→ **How to complete this task**: Please pick out every line of the data that contains the string "media", with case counting, and copy each such line in full.
Segment Open
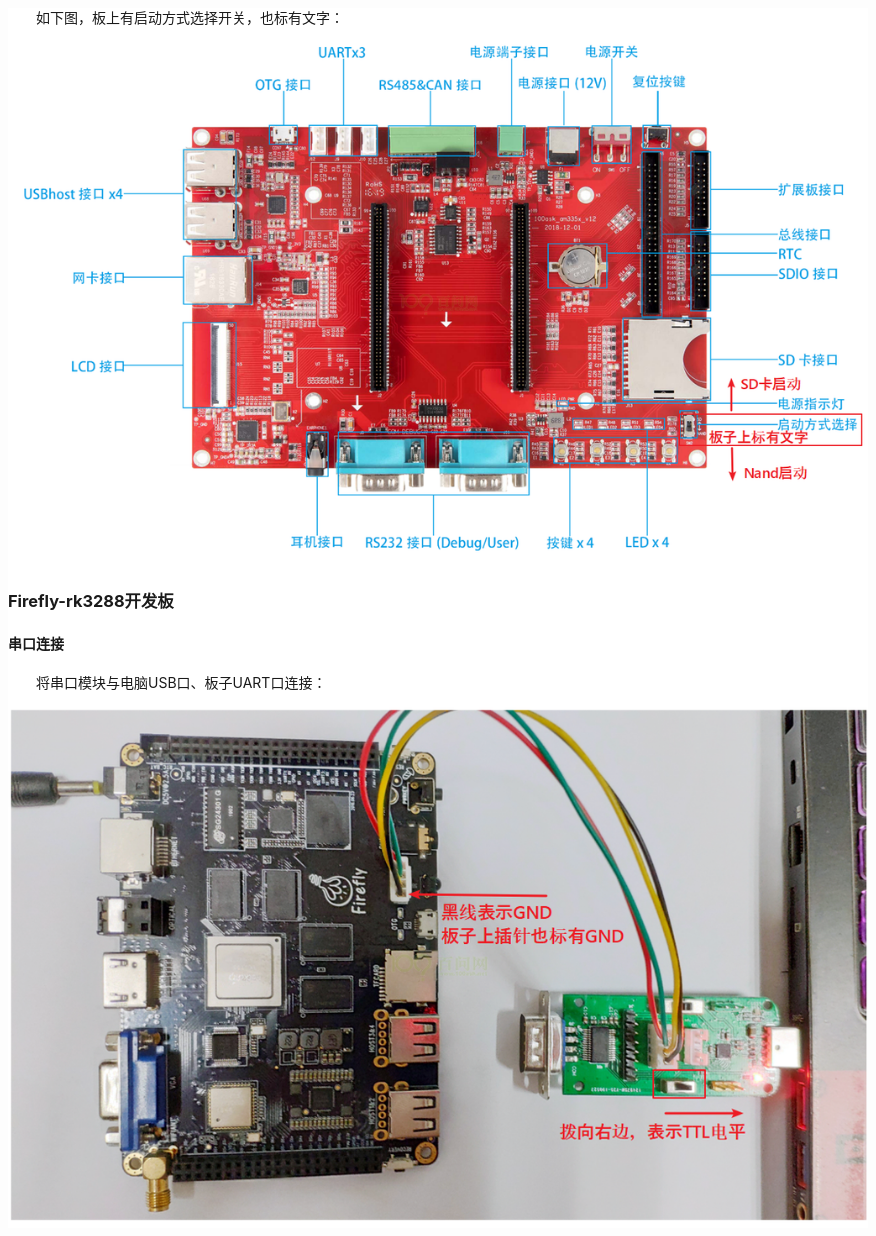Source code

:   如下图，板上有启动方式选择开关，也标有文字：

![img](media/EmbeddedLinuxApplicationDevelopmentCompleteManualSecondEditionThirdChapter_005.png)

### Firefly-rk3288开发板

#### 串口连接

  将串口模块与电脑USB口、板子UART口连接：

![img](media/EmbeddedLinuxApplicationDevelopmentCompleteManualSecondEditionThirdChapter_006.png)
Segment Closed
→ **Answer for the task**:
![img](media/EmbeddedLinuxApplicationDevelopmentCompleteManualSecondEditionThirdChapter_005.png)
![img](media/EmbeddedLinuxApplicationDevelopmentCompleteManualSecondEditionThirdChapter_006.png)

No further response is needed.